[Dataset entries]

Content starts

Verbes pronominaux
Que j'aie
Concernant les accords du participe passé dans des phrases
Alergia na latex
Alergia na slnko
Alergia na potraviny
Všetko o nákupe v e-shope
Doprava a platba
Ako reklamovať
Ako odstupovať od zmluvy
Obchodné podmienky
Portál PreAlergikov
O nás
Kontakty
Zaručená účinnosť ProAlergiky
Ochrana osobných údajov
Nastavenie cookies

Content ends

Instructions to follow: Write out, exactly as they appear, the lines from the one containing "Alergia na latex" through the last line of the records above, both included, and nothing more.

Solution:
Alergia na latex
Alergia na slnko
Alergia na potraviny
Všetko o nákupe v e-shope
Doprava a platba
Ako reklamovať
Ako odstupovať od zmluvy
Obchodné podmienky
Portál PreAlergikov
O nás
Kontakty
Zaručená účinnosť ProAlergiky
Ochrana osobných údajov
Nastavenie cookies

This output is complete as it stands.